Task details - Reproduce the records starting at the line that contains "Last created" and running to the last line, exactly and in full.

Stored items from a collection -

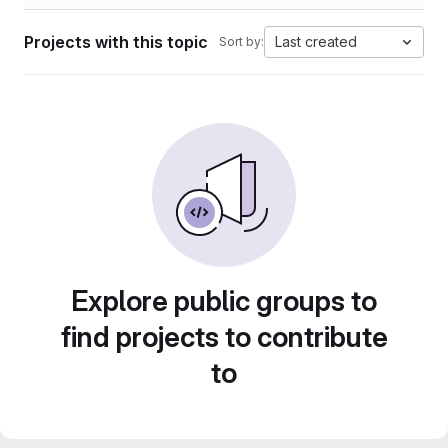
Projects with this topic
Last created
Sort by:
Explore public groups to
find projects to contribute
to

Solved problem -
Last created
Sort by:
Explore public groups to
find projects to contribute
to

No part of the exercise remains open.